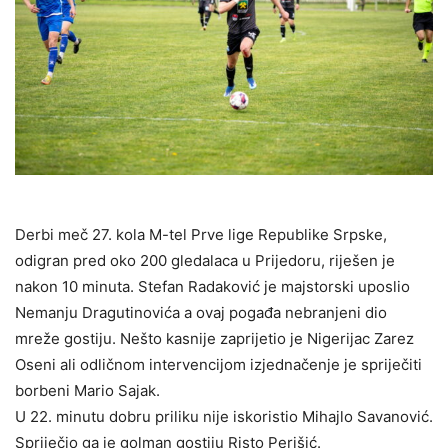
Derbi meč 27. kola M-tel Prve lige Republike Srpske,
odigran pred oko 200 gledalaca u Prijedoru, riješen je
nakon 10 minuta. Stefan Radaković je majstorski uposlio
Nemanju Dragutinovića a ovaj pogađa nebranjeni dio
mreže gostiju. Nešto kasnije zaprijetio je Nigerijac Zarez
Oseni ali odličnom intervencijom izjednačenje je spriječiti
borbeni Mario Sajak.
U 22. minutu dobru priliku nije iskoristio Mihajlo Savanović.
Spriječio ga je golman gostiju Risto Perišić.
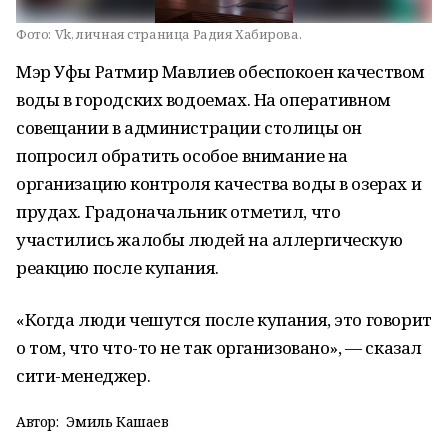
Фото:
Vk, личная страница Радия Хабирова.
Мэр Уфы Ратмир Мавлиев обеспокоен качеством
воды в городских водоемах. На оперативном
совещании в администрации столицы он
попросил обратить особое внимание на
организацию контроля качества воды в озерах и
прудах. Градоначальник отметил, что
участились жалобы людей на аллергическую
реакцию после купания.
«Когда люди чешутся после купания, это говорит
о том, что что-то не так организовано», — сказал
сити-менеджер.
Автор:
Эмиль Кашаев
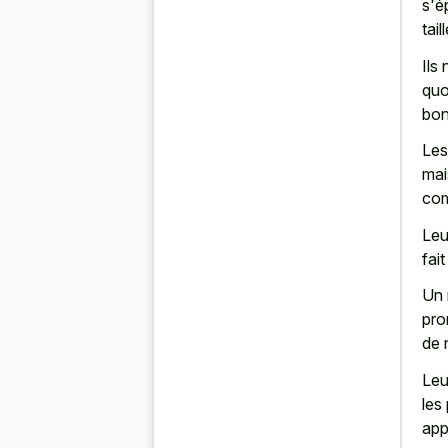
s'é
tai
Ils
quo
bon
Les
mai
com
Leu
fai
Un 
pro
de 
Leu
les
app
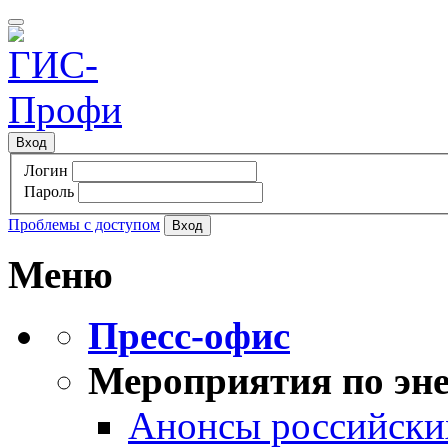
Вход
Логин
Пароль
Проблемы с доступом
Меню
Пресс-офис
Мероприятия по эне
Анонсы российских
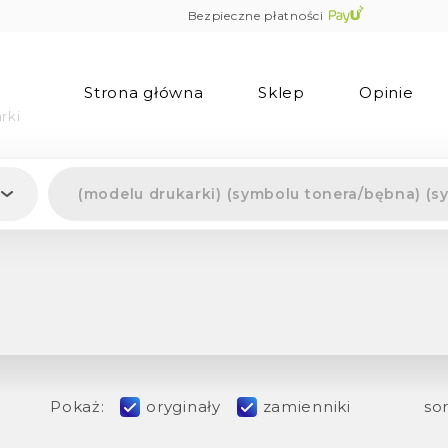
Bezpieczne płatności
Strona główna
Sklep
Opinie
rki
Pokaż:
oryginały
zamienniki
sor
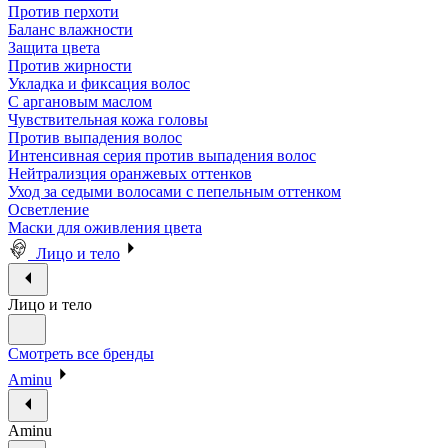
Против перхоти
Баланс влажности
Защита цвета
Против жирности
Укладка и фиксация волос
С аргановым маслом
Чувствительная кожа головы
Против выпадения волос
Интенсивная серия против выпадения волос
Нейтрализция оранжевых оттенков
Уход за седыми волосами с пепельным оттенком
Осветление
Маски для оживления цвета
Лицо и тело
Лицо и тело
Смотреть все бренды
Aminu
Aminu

* * *

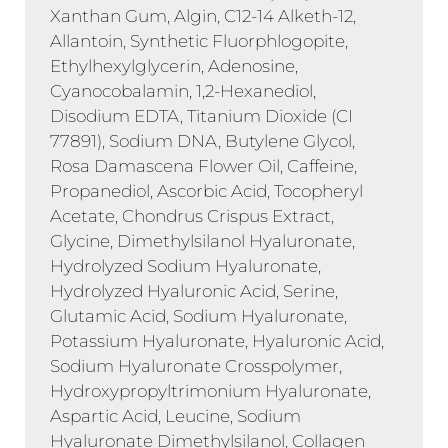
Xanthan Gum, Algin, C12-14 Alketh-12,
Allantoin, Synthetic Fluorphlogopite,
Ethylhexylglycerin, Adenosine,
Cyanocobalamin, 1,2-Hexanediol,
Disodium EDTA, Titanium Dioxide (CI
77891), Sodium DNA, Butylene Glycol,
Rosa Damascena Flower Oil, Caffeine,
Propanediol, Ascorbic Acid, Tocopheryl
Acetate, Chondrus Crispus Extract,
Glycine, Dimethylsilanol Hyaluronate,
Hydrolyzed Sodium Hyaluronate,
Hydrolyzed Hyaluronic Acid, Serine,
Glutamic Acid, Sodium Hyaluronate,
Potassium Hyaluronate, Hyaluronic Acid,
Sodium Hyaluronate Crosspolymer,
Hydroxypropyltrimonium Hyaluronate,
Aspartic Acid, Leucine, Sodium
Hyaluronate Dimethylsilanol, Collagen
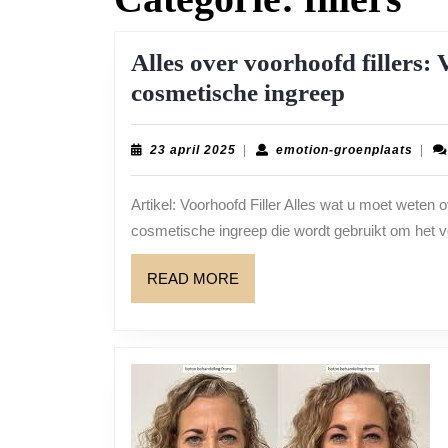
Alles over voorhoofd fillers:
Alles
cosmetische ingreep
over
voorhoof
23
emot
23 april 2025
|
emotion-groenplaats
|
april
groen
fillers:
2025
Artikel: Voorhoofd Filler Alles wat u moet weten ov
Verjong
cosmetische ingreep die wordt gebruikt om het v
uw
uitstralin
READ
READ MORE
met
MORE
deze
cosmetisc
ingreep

...

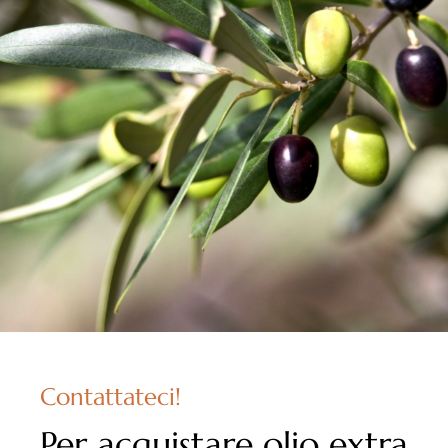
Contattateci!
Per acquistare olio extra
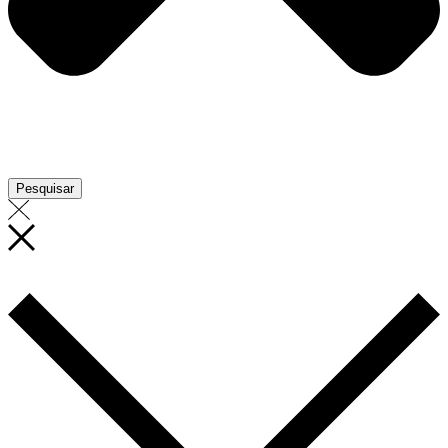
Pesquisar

What you should do:
Put the lines from the one containing "Против перхоти" through the one containing "Уход за седыми волосами с пепельным оттенком" into a Markdown table. Use a column named No. for the row number and a column named Line for the line, and leave out any blank lines.

Answer below:
| No. | Line |
|---|---|
| 1 | Против перхоти |
| 2 | Баланс влажности |
| 3 | Защита цвета |
| 4 | Против жирности |
| 5 | Укладка и фиксация волос |
| 6 | С аргановым маслом |
| 7 | Чувствительная кожа головы |
| 8 | Против выпадения волос |
| 9 | Интенсивная серия против выпадения волос |
| 10 | Нейтрализция оранжевых оттенков |
| 11 | Уход за седыми волосами с пепельным оттенком |